Fibbers’ forecasts are worthless. Case after miserable case after bloody case we went through, I tell you, all of which had this moral. Not only that people who want a project will tend to make innacurate projections about the possible outcomes of that project, but about the futility of attempts to “shade” downward a fundamentally dishonest set of predictions. If you have doubts about the integrity of a forecaster, you can’t use their forecasts at all. Not even as a “starting point”. By the way, I would just love to get hold of a few of the quantitative numbers from documents prepared to support the war and give them a quick run through Benford’s Law.

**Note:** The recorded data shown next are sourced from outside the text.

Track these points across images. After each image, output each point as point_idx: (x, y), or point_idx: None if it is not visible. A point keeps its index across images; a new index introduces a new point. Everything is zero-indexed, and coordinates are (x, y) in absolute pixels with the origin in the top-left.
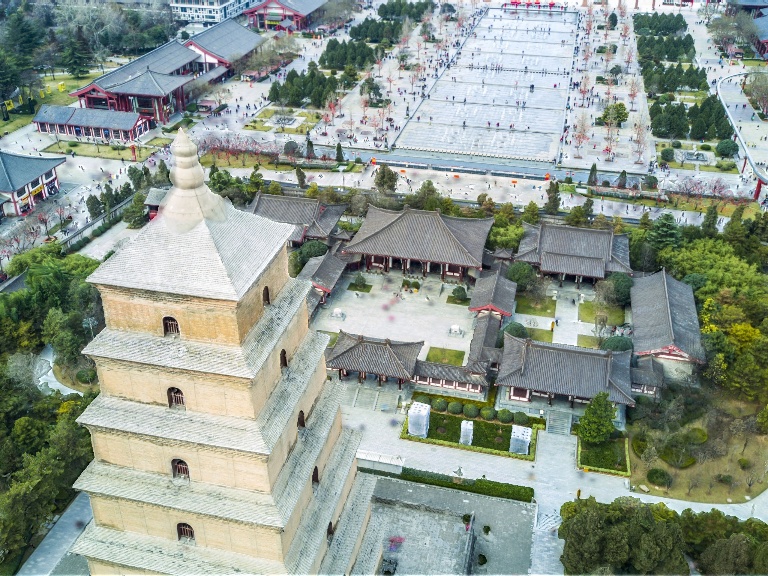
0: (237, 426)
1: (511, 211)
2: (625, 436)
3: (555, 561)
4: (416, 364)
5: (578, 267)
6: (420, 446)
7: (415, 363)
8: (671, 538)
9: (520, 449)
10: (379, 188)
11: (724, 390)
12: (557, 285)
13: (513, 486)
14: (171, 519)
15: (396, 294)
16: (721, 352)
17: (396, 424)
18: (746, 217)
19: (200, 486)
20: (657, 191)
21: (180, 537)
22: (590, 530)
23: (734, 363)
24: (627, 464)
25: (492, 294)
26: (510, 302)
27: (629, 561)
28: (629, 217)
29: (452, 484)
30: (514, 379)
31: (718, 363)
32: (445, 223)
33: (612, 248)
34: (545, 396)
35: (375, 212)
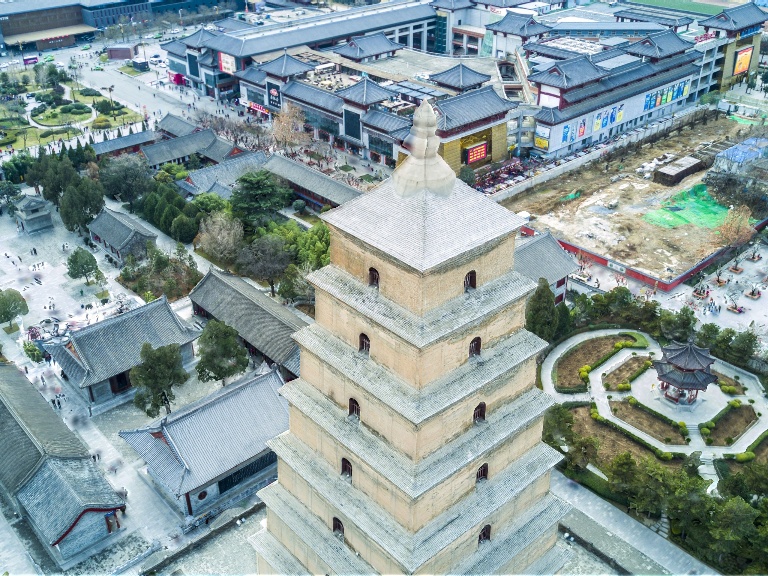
0: None
1: None
2: None
3: None
4: None
5: None
6: None
7: None
8: None
9: None
10: None
11: None
12: None
13: None
14: None
15: None
16: None
17: None
18: None
19: None
20: None
21: None
22: None
23: None
24: None
25: None
26: None
27: None
28: None
29: None
30: None
31: None
32: None
33: None
34: None
35: None
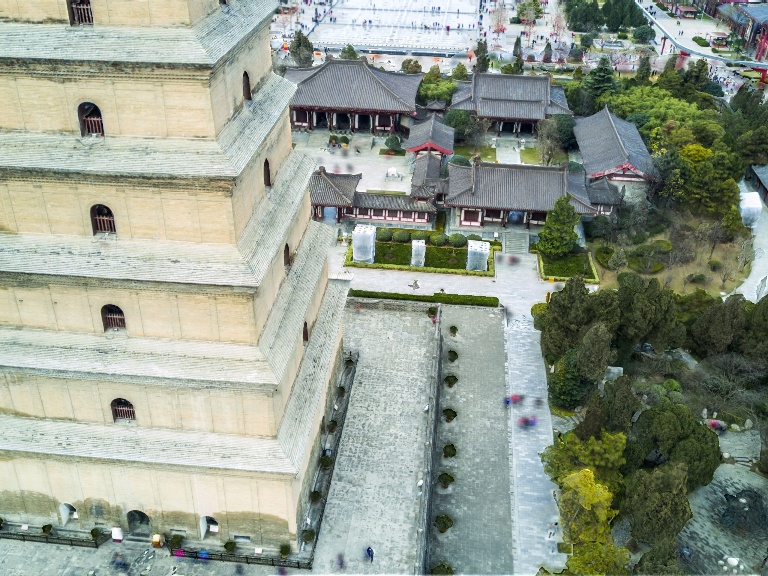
0: (166, 37)
1: (439, 74)
2: (587, 250)
3: (533, 354)
4: (355, 195)
5: (517, 111)
6: (367, 271)
7: (354, 193)
8: (665, 297)
9: (478, 265)
10: (295, 58)
11: (683, 205)
12: (495, 135)
13: (475, 297)
14: (81, 201)
15: (323, 149)
16: (676, 169)
17: (338, 255)
18: (679, 67)
19: (119, 142)
20: (583, 63)
21: (95, 232)
22: (576, 296)
23: (691, 177)
24: (594, 273)
25: (430, 132)
26: (450, 142)
27: (620, 330)
28: (560, 77)
29: (409, 296)
30: (465, 199)
31: (675, 179)
32: (372, 73)
33: (550, 93)
34: (498, 220)
35: (293, 73)
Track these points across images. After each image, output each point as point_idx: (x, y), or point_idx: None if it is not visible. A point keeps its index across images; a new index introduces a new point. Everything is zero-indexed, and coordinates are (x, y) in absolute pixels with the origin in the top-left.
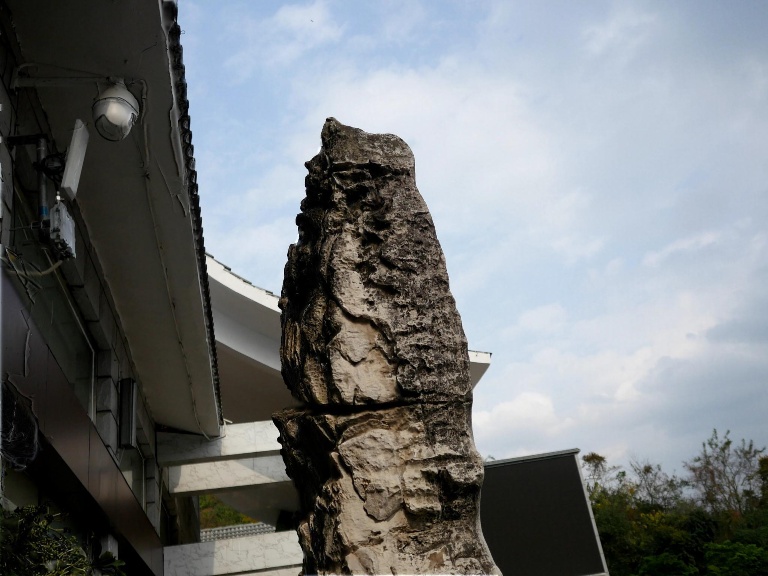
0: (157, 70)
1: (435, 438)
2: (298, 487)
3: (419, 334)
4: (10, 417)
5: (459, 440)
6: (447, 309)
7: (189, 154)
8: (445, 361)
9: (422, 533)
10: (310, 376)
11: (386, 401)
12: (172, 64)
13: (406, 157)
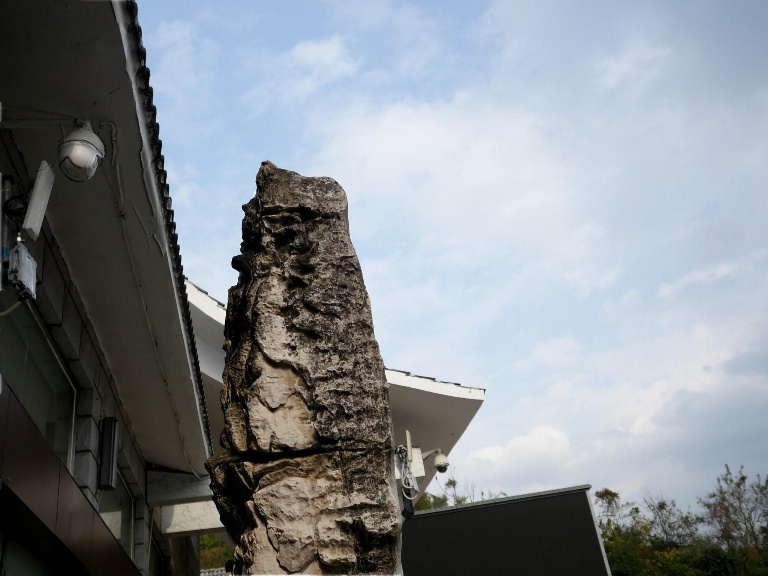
0: (125, 113)
1: (353, 486)
2: (229, 534)
3: (340, 380)
4: None
5: (378, 489)
6: (370, 354)
7: (165, 194)
8: (365, 407)
9: None
10: (231, 422)
11: (303, 448)
12: (141, 107)
13: (338, 200)
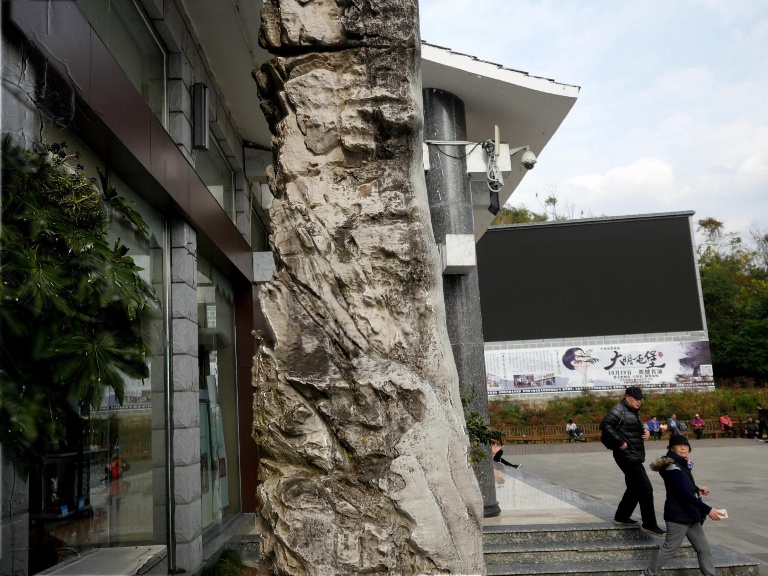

Application to Iraq. This was how I decided that it was worth staking a bit of credibility on the strong claim that absolutely no material WMD capacity would be found, rather than “some” or “some but not enough to justify a war” or even “some derisory but not immaterial capacity, like a few mobile biological weapons labs”. My reasoning was that Powell, Bush, Straw, etc, were clearly making false claims and therefore ought to be discounted completely, and that there were actually very few people who knew a bit about Iraq but were not fatally compromised in this manner who were making the WMD claim. Meanwhile, there were people like Scott Ritter and Andrew Wilkie who, whatever other faults they might or might not have had, did not appear to have told any provable lies on this subject and were therefore not compromised.

[…]

The raspberry road that led to Abu Ghraib was paved with bland assumptions that people who had repeatedly proved their untrustworthiness, could be trusted. There is much made by people who long for the days of their fourth form debating society about the fallacy of “argumentum ad hominem”. There is, as I have mentioned in the past, no fancy Latin term for the fallacy of “giving known liars the benefit of the doubt”, but it is in my view a much greater source of avoidable error in the world. Audit is meant to protect us from this, which is why audit is so important.

I’m not convinced about the usefulness of generalizing about “the netroots” in general, but certainly any argument that fails to account for the Iraq War and the fact that so many idiosyncratic, independent liberal pundits fell for it because of the same failings they attribute to the “netroots” is inevitably going to have a huge hole in its center.